With the UK economy slipping inexorably into basket case territory, the argument for talking in place of fighting is becoming unstoppable. Sadly, before the parties reach the negotiating table more British, American, Australian and other NATO soldiers will be killed — as well as hundreds more of the people of Afghanistan, including militia fighters, Taliban (good, bad and indifferent), young people, old people and villagers who have never heard of the World Trade Centre.

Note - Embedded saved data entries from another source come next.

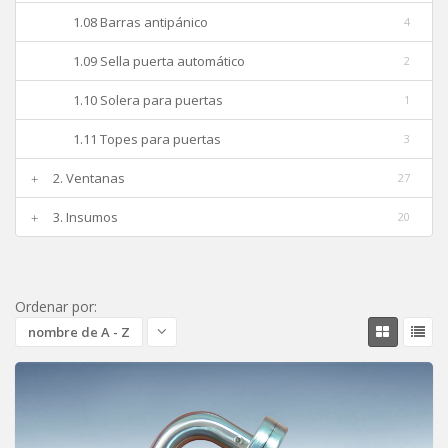
1.08 Barras antipánico
4
1.09 Sella puerta automático
2
1.10 Solera para puertas
1
1.11 Topes para puertas
3
2. Ventanas
27
3. Insumos
20
Ordenar por:
nombre de A - Z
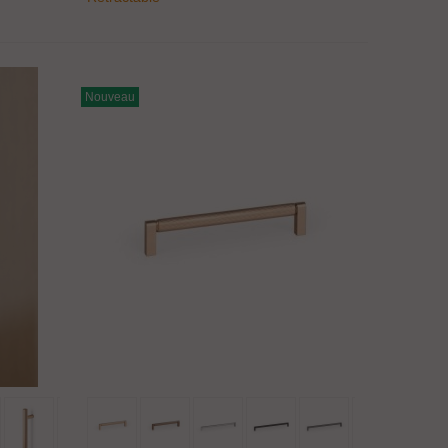
Nouveau
Ajouter Au Panier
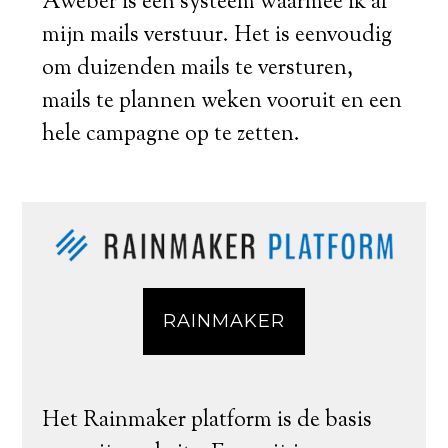
Aweber is een systeem waarmee ik al
mijn mails verstuur. Het is eenvoudig
om duizenden mails te versturen,
mails te plannen weken vooruit en een
hele campagne op te zetten.
RAINMAKER
Het Rainmaker platform is de basis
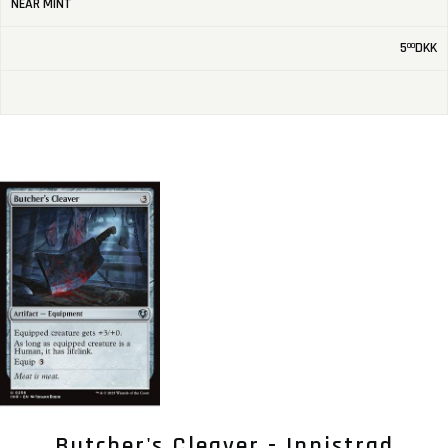
NEAR MINT
5
DKK
00
Butcher's Cleaver - Innistrad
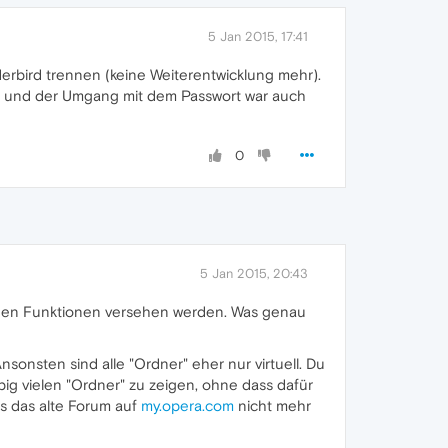
5 Jan 2015, 17:41
derbird trennen (keine Weiterentwicklung mehr).
er und der Umgang mit dem Passwort war auch
0
5 Jan 2015, 20:43
ichen Funktionen versehen werden. Was genau
sonsten sind alle "Ordner" eher nur virtuell. Du
big vielen "Ordner" zu zeigen, ohne dass dafür
s das alte Forum auf
my.opera.com
nicht mehr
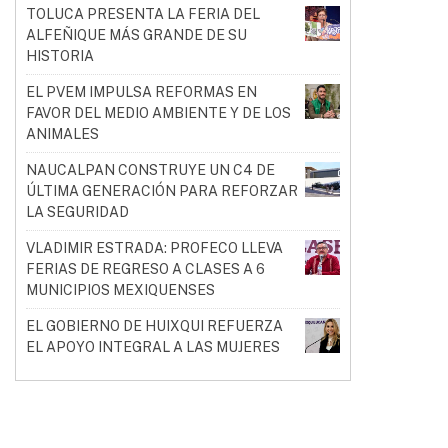
TOLUCA PRESENTA LA FERIA DEL
ALFEÑIQUE MÁS GRANDE DE SU
HISTORIA
EL PVEM IMPULSA REFORMAS EN
FAVOR DEL MEDIO AMBIENTE Y DE LOS
ANIMALES
NAUCALPAN CONSTRUYE UN C4 DE
ÚLTIMA GENERACIÓN PARA REFORZAR
LA SEGURIDAD
VLADIMIR ESTRADA: PROFECO LLEVA
FERIAS DE REGRESO A CLASES A 6
MUNICIPIOS MEXIQUENSES
EL GOBIERNO DE HUIXQUI REFUERZA
EL APOYO INTEGRAL A LAS MUJERES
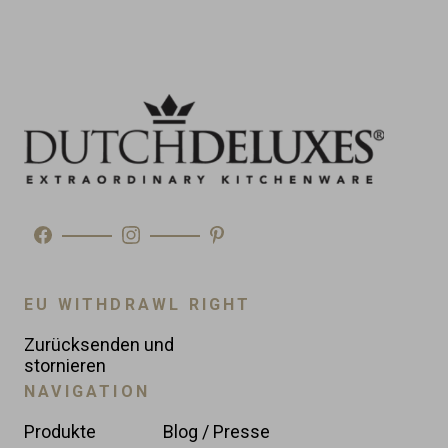
EU WITHDRAWL RIGHT
Zurücksenden und
stornieren
NAVIGATION
Produkte
Blog / Presse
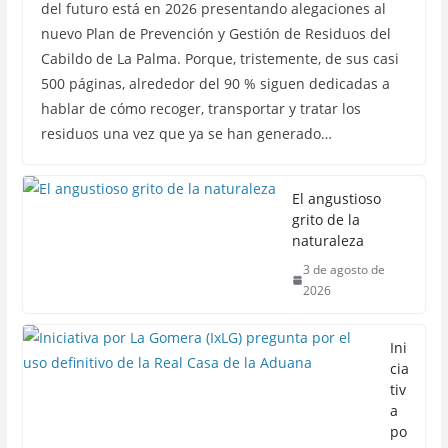
del futuro está en 2026 presentando alegaciones al
nuevo Plan de Prevención y Gestión de Residuos del
Cabildo de La Palma. Porque, tristemente, de sus casi
500 páginas, alrededor del 90 % siguen dedicadas a
hablar de cómo recoger, transportar y tratar los
residuos una vez que ya se han generado…
El angustioso
grito de la
naturaleza
3 de agosto de
2026
Ini
cia
tiv
a
po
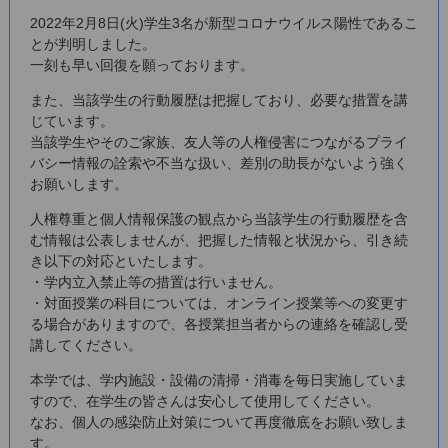
2022年2月8日(火)学生3名が新型コロナウイルス陽性であるこ
とが判明しました。
一刻も早い回復を願っております。
また、当該学生の行動履歴は把握しており、必要な措置を講
じています。
当該学生やそのご家族、友人等の人権侵害につながるプライ
バシー情報の詮索や不当な扱い、差別の助長がないよう強く
お願いします。
人権尊重と個人情報保護の観点から当該学生の行動履歴を含
む情報は公表しませんが、把握した情報と状況から、引き続
き以下の対応といたします。
・学内立入禁止等の措置は行いません。
・対面授業の科目については、オンライン授業等への変更す
る場合がありますので、各授業担当者からの連絡を確認し受
講してください。
本学では、学内施設・設備の清掃・消毒を毎日実施していま
すので、在学生の皆さんは安心して使用してください。
なお、個人の感染防止対策について再度徹底をお願い致しま
す。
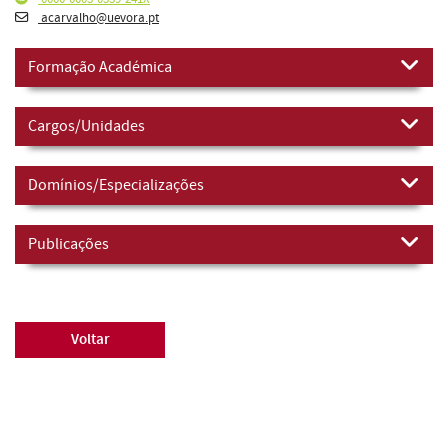
acarvalho@uevora.pt
Formação Académica
Cargos/Unidades
Domínios/Especializações
Publicações
Voltar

This callous indifference to soldiers’ lives of prolonging a flawed conflict was highlighted by Senator John Kerry in 1971 when, as a highly decorated Vietnam veteran, he condemned the Nixon-Kissinger administration for perpetuating the war. "Each day, to facilitate the process by which the United States washes her hands of Vietnam, someone has to give up his life so that the United States doesn’t have to admit something that the entire world already knows, so that we can’t say we have made a mistake. How do you ask a man to be the last man to die for a mistake?"
But don’t mention such things around the Sydney and Canberra "think tanks", or in earshot of the self-interested warmongers who write columns for News Ltd and Fairfax. These people are making a very nice living out of war and Islamophobia, and they’ll be hoping they can help drag the conflict out long enough to pay off their mortgages and put their kids through expensive private schools.
Harry Patch had experienced the horror and futility of war, and knew better than desk-warriors like these. As he once put it: "At the end, the peace was settled round a table, so why the hell couldn’t they do that at the start without losing millions of men?"